## DOCUMENT TEXT:
------

Since its last war with Israel in the summer of
2006, Hezbollah is said to have re-armed and to now have more missiles aimed at Israel than ever before. And Iran is continuing its quest for nuclear power, which it insists is designed strictly for nuclear energy but which the West believes is aimed at developing nuclear weapons.
This week’s Israeli drill was part of a weeklong, countrywide war exercise that simulated war on the northern and southern borders and an internal uprising by Israeli Arabs. The country’s 2,300 sirens were sounded at 11 a.m. — some malfunctions were reported — and residents were asked to enter designated safe rooms and remain there for 10 minutes. Schoolchildren were led to bomb shelters and then shown a 20-minute film on safety procedures.

------

## TASK TO CARRY OUT:
Please extend the passage on Israel's nationwide war drill, picking up after its final sentence.

## Dataset entries:
------

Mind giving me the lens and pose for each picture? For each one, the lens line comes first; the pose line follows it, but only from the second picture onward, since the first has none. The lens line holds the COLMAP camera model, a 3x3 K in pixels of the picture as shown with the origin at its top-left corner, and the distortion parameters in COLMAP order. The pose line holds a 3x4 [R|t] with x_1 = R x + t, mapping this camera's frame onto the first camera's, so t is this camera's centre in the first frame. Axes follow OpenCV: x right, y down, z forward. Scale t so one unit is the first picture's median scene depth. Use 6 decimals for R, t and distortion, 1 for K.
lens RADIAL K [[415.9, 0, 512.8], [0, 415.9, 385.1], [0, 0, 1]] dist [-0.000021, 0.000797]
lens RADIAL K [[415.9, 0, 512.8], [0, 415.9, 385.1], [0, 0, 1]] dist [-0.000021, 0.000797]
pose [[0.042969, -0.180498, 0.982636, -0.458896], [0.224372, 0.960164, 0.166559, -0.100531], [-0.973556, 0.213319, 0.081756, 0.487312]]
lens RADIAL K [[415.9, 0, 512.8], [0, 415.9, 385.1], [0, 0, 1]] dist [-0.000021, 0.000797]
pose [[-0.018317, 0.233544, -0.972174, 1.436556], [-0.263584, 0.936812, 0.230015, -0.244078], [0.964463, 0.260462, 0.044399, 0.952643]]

------

## ANSWER SECTION:
The exercise came as citizens of Lebanon prepared to go the polls Sunday to elect a new parliament. The Western-backed, anti-Syrian March 14 coalition is hoping to retain its narrow majority. But the Hezbollah-backed March 8 coalition, which is widely favored to win, is seeking to wrest control of parliament; it currently has veto power over any parliamentary decision.
The BBC recently interviewed a Hezbollah fighter who said the decision by the United Kingdom to deal with Hezbollah’s political arm and not its military wing was basically a sham.
“We have two arms but we belong to one body,” he said. “There is no such thing as the military wing or the political wing of Hezbollah — we are all part of one resistance.”
Hezbollah has claimed it was created in the early 1980s to compel Israel to end its occupation of southern Lebanon. Yet Israel has been out of southern Lebanon for nearly a decade and Hezbollah’s military wing continues to thrive and last fought a war with Israel in 2006.
In explaining that paradox, the Hezbollah fighter said he believed another war with Israel is likely and added: “Hezbollah will become a purely political party only when Israel ceases to exist.”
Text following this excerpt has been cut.